Вдругъ капельмейстеръ, Карпъ Ѳедорычъ, останавливаетъ разыгравшійся хоръ и обращается съ удивленнымъ, но кроткимъ видомъ къ дворецкому, играющему съ большою важностью на кларнетѣ.
— Родивонъ Иванычъ, вѣдь вы что-то не то играете, — говоритъ Карпъ Ѳедорычъ, указывая съ нѣкоторой нерѣшительностью на ноты, лежащія предъ Родивономъ Иванычемъ.
— Нѣтъ-съ, я то играю, — отвѣчаетъ дворецкій съ глубокимъ сознаніемъ своего музыкальнаго достоинства.
— Да вы что же играете-съ? — позволяетъ, себѣ спросить Карпъ Ѳедорычъ.

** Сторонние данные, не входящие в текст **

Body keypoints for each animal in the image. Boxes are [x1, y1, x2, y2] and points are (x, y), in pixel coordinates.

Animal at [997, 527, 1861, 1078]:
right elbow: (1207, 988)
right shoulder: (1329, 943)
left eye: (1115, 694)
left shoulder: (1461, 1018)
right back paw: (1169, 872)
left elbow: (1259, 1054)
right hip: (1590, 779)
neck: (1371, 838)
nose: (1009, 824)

— Я изъ «Калифа Багдадскаго».
— А вѣдь мы изъ «Двухъ слѣпцовъ»!
Валторнистъ Ѳедька фыркаетъ, по необузданности своего характера, Родивонъ Иванычъ сердится и объявляетъ, что у него и нотъ нѣтъ изъ «Двухъ слѣпцовъ». Играютъ «Калифа Багдадскаго».

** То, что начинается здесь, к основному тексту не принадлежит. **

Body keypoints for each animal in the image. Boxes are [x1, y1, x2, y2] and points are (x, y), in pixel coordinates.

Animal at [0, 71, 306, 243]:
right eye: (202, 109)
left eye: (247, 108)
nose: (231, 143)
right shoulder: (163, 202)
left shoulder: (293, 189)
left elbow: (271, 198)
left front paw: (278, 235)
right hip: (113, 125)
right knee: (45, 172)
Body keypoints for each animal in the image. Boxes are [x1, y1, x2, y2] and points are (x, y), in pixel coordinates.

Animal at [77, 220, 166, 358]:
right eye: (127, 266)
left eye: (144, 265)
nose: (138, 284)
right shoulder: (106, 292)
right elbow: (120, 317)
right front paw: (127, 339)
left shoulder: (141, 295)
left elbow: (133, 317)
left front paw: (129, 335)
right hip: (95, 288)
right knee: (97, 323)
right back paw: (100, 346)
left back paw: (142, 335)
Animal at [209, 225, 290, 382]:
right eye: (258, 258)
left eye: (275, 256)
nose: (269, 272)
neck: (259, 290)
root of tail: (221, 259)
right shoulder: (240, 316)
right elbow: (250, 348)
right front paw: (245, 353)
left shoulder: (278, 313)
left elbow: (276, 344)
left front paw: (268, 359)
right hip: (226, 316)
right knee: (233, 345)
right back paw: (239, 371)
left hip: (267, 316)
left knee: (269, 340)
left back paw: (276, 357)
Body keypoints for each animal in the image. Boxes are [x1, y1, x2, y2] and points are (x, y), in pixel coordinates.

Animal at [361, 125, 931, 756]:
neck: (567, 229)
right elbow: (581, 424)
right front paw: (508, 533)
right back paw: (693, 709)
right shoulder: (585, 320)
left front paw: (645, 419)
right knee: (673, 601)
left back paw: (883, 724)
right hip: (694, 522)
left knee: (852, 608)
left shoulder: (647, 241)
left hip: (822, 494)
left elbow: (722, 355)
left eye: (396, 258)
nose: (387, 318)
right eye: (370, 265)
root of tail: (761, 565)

Все это было; по оно не оставило залѣ ничего кромѣ пустоты, пыли и мертвой тишины. И только старое, добродушное фортепіано съ отдѣлкой изъ карельской березы, сокращало долгіе часы, тянувшіеся въ этой желтой, безполезной комнатѣ. Къ нему присаживался мальчикъ, бралъ тихіе аккорды, и, не зная нотъ, наигрывалъ какія-то мелодіи, неизвѣстно когда и гдѣ имъ подслушанный.
Два раза желтая зала освѣщалась погребальнымъ свѣтомъ восковыхъ свѣчъ.
Посреди ея стоялъ столъ, на столѣ гробъ, и дѣдушка, въ павловскомъ мундирѣ, выглядывалъ изъ него и точно улыбался. Маленькому Борѣ не страшно было смотрѣть на покойника. Онъ видѣлъ кругомъ тоскливыя, слезливо-сморщенныя лица дворовыхъ, старухъ и дѣвокъ, одѣтыхъ въ черныя коленкоровыя платья, съ бѣлыми платками на головахъ — и ему не хотѣлось плакать. Онъ съ любопытствомъ осматривалъ гробъ, и покровъ, и свѣчи, обвитыя флеромъ, и по нѣскольку разъ въ день подходилъ къ бархатной подушкѣ, на которой лежали очень красивые крестики… Въ залѣ было тогда такъ холодно, чѣмъ-то курили; въ форточки врывался рѣзкій мартовскій воздухъ; дверь въ переднюю безпрестанно отворялась, и къ гробу подходили разные гости, молодыя барыни, старушки, всякіе господа, толстые и худые. Одни, перекрестившись и сдѣлавъ земной поклонъ, прикладывались къ дѣдушкѣ и, постоявъ нѣсколько минутъ, уходили; другіе заговаривали съ прислугой и оставались по-получасу.